I have $y:\mathbb{R}\to \mathbb{R}^n$ and $f:\mathbb{R}^n\to\mathbb{R}^n$ and $\dot y = f(y)$. And I have the differentiation with respect to the arguement of $y$: \begin{align*} \dot y &= f(y) \\ \ddot y &= f’(y)\dot y \quad\quad& \text{step 2}\\ y^{(3)} &= f’’(y)(\dot y, \dot y) + f'(y)\ddot y \quad\quad& \text{step 3}\\ y^{(4)} &= f’’’(y)(\dot y, \dot y,\dot y) + 3f’’(y)(\ddot y, \dot y) + f’(y)y^{(3)}\quad\quad& \text{step 4} \end{align*}
My question is:
- What is $f’’’(y)(\dot y, \dot y,\dot y)$ in matrix form? I don't understand the notation and how it works.
- What are the rules governing this differentiation?

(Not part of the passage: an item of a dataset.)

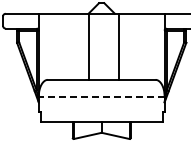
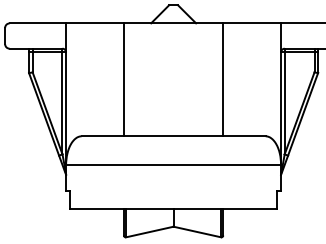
line: (88, 46) -> (123, 79), moved
line: (118, 46) -> (222, 79), moved
line: (101, 96) -> (173, 164), dashed -> solid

How does one go from step 2 to step 3 to step 4?
The chain rule for vector differentiation is a bit more complicated than that for scalar functions since you need to ensure the dimensions of each multiplication are well defined. For instance, suppose $\dot{y}(t) = f(y(t))$ for $t\in\mathbb{R}$. Then \begin{equation*} \frac{d}{dt}\dot{y}_i(t) = \frac{d}{dt} f_i(y(t)) = \nabla_y f_i(y(t))^\top \dot{y}(t) ~ \text{for $i\in\{1,2,\dots,n\}$}. \end{equation*} Compactly, we have that \begin{equation*} \ddot{y}(t) = \begin{bmatrix} \nabla_y f_1(y(t))^\top \\ \nabla_y f_2(y(t))^\top \\ \vdots \\ \nabla_y f_n(y(t))^\top \end{bmatrix} \dot{y}(t) = Df(y(t)) \dot{y}(t), \end{equation*} where $Df$ is the Jacobian of $f$. Taking another derivative, \begin{gather*} \frac{d}{dt}\ddot{y}_i(t) = \frac{d}{dt}\nabla_y f_i(y(t))^\top \dot{y}(t) = \left(\frac{d}{dt} \nabla_y f_i(y(t))\right)^\top\dot{y}(t) + \nabla_{y} f_i(y(t))^\top \ddot{y}(t) \\ = \left( \nabla^2_y f_i(y(t)) \dot{y}(t) \right)^\top \dot{y}(t) + \nabla_y f_i(y(t))^\top \ddot{y}(t) \\ = \dot{y}(t)^\top \nabla^2_y f(y(t)) \dot{y}(t) + \nabla_y f_i(y(t))^\top \ddot{y}(t), \end{gather*} for $i\in\{1,2,\dots,n\}$. Now, since the Hessian $\nabla_y^2 f_i(y(t))$ is an $n\times n$ matrix, there is not really a simple method for combining the above equations into a vector equation for $\frac{d}{dt}\ddot{y}(t)$ without introducing tensors or bi-linear forms.